WHAT IS REQUIRED:
Transcribe, word for word and without additions, each line below from the one containing "left front paw: (146, 108)" through the one containing "right front paw: (243, 572)", both ends included.

Records excerpted from a collection:
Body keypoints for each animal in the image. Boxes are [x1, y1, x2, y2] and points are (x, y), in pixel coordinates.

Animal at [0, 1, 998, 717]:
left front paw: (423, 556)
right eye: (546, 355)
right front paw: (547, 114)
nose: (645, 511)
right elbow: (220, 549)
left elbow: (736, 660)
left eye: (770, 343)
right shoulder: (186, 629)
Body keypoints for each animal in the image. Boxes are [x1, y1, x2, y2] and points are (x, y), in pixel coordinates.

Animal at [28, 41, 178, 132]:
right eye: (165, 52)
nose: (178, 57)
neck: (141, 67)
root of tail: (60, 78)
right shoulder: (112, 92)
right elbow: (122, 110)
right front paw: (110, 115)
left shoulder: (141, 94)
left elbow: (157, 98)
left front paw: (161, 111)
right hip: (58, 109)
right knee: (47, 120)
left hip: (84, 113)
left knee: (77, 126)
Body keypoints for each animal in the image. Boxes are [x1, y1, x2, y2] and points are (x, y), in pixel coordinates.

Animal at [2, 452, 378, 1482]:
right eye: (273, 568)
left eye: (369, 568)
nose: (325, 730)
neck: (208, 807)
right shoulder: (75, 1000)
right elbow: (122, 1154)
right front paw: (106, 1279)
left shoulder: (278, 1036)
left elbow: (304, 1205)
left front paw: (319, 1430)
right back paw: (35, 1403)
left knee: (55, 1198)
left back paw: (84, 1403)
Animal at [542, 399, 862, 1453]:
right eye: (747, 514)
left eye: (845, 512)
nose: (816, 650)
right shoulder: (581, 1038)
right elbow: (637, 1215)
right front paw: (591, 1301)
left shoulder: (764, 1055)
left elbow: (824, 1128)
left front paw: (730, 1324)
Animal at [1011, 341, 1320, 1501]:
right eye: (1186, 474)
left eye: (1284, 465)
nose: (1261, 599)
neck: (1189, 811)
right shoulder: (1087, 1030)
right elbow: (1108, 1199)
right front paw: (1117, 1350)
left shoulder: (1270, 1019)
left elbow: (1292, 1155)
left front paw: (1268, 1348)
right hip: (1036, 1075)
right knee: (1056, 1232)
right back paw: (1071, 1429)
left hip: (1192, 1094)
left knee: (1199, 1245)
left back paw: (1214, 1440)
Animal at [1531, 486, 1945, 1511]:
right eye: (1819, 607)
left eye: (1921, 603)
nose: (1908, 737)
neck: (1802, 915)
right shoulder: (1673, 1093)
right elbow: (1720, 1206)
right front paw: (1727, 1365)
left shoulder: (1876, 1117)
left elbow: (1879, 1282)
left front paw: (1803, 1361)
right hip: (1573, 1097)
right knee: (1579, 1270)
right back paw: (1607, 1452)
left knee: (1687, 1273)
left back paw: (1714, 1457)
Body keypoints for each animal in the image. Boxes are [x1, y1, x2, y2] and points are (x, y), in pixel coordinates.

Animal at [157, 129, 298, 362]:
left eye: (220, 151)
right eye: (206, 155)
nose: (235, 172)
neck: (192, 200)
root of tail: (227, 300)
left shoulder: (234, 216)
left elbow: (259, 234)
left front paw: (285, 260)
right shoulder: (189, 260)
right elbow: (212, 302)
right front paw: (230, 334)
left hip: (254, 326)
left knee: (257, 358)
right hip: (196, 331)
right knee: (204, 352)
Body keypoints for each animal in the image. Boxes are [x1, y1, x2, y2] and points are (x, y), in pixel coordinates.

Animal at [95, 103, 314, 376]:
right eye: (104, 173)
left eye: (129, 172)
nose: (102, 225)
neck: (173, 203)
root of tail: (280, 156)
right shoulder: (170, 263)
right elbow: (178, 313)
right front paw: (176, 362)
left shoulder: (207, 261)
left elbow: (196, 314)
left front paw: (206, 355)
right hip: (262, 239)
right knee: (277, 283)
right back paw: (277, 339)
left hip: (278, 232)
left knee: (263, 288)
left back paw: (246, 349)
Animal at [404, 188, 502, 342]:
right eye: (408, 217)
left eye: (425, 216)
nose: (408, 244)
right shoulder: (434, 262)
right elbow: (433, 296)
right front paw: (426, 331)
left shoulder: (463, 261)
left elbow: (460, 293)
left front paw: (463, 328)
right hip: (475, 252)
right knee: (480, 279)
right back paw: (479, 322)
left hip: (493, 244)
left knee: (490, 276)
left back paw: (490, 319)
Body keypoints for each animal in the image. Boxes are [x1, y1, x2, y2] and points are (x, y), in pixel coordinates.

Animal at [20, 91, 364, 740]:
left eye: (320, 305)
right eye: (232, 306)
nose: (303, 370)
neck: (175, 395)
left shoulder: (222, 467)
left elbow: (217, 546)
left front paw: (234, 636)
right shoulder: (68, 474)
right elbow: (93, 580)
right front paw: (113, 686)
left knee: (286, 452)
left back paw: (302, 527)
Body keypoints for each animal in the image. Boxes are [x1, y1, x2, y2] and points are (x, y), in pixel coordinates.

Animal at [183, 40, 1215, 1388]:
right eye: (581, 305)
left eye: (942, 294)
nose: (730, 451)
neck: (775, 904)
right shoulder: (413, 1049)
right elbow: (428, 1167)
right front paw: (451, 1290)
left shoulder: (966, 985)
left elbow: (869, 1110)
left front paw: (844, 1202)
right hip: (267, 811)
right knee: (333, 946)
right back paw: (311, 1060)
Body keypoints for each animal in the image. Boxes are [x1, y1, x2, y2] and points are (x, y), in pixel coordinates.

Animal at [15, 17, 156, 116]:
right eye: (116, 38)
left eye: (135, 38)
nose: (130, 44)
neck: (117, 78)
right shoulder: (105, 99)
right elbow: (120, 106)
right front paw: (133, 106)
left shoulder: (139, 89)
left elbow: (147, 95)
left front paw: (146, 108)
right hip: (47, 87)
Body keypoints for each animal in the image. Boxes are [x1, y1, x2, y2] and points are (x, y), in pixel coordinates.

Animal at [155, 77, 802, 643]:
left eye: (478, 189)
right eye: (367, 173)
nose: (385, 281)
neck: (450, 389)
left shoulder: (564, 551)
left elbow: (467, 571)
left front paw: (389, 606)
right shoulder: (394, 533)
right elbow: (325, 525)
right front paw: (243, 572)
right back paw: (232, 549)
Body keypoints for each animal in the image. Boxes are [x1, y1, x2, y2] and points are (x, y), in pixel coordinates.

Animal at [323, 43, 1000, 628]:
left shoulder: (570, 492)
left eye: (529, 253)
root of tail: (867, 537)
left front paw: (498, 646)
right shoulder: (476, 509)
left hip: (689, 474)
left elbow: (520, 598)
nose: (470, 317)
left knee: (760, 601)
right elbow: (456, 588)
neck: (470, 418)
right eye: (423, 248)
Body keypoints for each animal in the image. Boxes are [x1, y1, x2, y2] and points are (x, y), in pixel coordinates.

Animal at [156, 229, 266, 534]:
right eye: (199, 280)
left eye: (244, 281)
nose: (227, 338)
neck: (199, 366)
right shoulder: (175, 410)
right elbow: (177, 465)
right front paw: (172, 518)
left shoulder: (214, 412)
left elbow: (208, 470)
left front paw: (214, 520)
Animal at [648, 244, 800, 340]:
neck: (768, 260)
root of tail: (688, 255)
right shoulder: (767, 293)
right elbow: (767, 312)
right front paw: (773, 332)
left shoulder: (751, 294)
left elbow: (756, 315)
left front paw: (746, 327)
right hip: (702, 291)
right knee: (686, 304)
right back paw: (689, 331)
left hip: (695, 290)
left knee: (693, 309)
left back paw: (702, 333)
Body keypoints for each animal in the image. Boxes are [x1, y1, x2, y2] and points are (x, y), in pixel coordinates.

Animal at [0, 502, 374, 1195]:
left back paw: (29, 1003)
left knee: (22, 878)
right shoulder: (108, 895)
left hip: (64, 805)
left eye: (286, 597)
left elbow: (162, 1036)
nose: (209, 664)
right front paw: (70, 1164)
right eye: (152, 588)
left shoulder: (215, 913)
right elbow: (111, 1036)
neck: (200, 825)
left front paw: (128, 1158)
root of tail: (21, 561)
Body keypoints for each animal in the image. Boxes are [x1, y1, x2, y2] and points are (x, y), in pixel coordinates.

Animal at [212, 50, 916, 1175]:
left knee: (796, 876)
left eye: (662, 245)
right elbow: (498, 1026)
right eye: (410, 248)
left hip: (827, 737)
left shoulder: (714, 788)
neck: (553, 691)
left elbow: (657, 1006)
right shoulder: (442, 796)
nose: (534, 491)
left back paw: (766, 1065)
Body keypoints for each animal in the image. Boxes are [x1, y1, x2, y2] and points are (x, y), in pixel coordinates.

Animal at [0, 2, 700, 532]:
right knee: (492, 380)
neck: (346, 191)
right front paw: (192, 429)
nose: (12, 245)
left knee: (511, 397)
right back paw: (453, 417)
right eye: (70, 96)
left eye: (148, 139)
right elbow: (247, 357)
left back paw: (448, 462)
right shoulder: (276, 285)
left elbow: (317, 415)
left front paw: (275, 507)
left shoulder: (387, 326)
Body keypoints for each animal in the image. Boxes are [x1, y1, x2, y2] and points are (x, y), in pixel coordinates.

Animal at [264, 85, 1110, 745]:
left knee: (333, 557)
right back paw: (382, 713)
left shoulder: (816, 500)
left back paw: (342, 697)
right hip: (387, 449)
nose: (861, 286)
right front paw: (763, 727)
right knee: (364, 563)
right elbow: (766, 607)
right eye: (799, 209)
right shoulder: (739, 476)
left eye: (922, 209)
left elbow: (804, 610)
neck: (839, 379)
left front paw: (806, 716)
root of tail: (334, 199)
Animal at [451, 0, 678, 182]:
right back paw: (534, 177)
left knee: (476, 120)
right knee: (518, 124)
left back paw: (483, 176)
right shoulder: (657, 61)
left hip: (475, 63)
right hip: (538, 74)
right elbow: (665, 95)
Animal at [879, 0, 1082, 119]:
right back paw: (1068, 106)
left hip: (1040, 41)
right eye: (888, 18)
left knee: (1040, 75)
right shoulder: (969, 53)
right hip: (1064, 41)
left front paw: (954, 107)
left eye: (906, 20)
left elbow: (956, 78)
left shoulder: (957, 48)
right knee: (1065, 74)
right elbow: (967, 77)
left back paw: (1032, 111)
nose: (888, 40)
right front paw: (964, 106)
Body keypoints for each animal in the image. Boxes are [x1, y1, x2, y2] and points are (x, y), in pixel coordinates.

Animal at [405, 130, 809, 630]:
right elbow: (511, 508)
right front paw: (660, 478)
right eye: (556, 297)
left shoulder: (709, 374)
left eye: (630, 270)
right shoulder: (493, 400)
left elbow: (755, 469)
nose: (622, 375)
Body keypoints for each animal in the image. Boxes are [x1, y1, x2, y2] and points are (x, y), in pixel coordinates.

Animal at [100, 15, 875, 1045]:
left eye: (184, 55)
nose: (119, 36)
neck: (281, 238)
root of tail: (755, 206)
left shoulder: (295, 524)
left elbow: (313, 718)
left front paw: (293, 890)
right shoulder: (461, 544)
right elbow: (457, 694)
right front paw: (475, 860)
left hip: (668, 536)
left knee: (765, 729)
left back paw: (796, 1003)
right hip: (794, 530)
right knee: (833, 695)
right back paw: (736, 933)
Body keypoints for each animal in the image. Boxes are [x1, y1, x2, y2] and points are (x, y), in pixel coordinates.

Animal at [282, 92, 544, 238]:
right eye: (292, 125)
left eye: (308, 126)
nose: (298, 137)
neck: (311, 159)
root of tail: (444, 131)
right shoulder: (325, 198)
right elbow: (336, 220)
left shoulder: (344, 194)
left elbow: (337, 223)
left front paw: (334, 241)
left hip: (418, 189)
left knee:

SOLUTION TO THIS TASK:
left front paw: (146, 108)
right hip: (47, 87)
Body keypoints for each animal in the image. Boxes are [x1, y1, x2, y2] and points are (x, y), in pixel coordinates.

Animal at [155, 77, 802, 643]:
left eye: (478, 189)
right eye: (367, 173)
nose: (385, 281)
neck: (450, 389)
left shoulder: (564, 551)
left elbow: (467, 571)
left front paw: (389, 606)
right shoulder: (394, 533)
right elbow: (325, 525)
right front paw: (243, 572)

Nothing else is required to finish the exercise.